Aeroelastic instabilities have been frequently exploited for energy harvesting purpose to power standalone electronic systems, such as wireless sensors. Meanwhile, various energy harvesting interface circuits, such as synchronized charge extraction (SCE) and synchronized switching harvesting on inductor (SSHI), have been widely pursued in the literature for efficiency enhancement of energy harvesting from existing base vibrations. These interfaces, however, have not been applied for aeroelastic energy harvesting. This paper investigates the feasibility of the SCE interface in galloping-based piezoelectric energy harvesting, with a focus on its benefit for performance improvement and influence on the galloping dynamics in different electromechanical coupling regimes. A galloping-based piezoelectric energy harvester (GPEH) is prototyped with an aluminum cantilever bonded with a piezoelectric sheet. Wind tunnel test is conducted with a simple electrical interface composed of a resistive load. Circuit simulation is performed with equivalent circuit representation of the GPEH system and confirmed by experimental results.

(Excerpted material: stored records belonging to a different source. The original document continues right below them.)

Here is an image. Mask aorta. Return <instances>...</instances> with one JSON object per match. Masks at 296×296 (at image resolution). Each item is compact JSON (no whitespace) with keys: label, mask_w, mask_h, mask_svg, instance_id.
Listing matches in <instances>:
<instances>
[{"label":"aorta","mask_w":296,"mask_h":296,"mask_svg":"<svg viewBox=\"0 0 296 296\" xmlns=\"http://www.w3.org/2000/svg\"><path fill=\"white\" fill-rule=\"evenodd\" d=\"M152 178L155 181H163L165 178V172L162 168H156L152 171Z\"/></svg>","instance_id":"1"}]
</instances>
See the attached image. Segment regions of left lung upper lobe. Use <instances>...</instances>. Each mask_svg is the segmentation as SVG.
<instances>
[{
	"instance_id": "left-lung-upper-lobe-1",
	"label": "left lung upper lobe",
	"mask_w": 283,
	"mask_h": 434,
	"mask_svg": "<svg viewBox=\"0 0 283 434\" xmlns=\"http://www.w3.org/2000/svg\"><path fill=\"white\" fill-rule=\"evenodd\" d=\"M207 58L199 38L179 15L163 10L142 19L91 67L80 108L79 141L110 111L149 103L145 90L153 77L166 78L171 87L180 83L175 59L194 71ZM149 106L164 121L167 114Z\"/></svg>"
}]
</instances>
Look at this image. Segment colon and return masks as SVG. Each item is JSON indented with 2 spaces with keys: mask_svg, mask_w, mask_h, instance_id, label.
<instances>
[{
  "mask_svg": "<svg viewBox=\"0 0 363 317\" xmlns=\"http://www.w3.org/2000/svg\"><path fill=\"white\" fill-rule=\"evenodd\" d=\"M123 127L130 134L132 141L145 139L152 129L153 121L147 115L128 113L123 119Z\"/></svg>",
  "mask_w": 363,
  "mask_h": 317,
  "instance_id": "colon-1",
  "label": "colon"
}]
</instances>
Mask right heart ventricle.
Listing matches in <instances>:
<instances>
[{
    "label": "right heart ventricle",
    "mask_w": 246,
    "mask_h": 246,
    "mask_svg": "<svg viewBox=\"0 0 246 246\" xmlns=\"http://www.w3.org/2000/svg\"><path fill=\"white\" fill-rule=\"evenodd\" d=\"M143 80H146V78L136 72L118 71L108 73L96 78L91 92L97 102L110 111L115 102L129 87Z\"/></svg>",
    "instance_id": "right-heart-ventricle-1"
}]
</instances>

Consequently, a self-powered SCE interface is implemented with the capability of self peak-detecting and switching. Circuit simulation for various electromechanical coupling cases shows that the harvested power with SCE interface for GPEH is independent of the electrical load, similar to that for a vibration-based piezoelectric energy harvester (VPEH). The SCE interface outperforms the standard interface if the electromechanical coupling is weak, and requires much less piezoelectric material to achieve the maximum power output. Moreover, influence of electromechanical coupling on the dynamics of GPEH with SCE is found sensitive to the wind speed.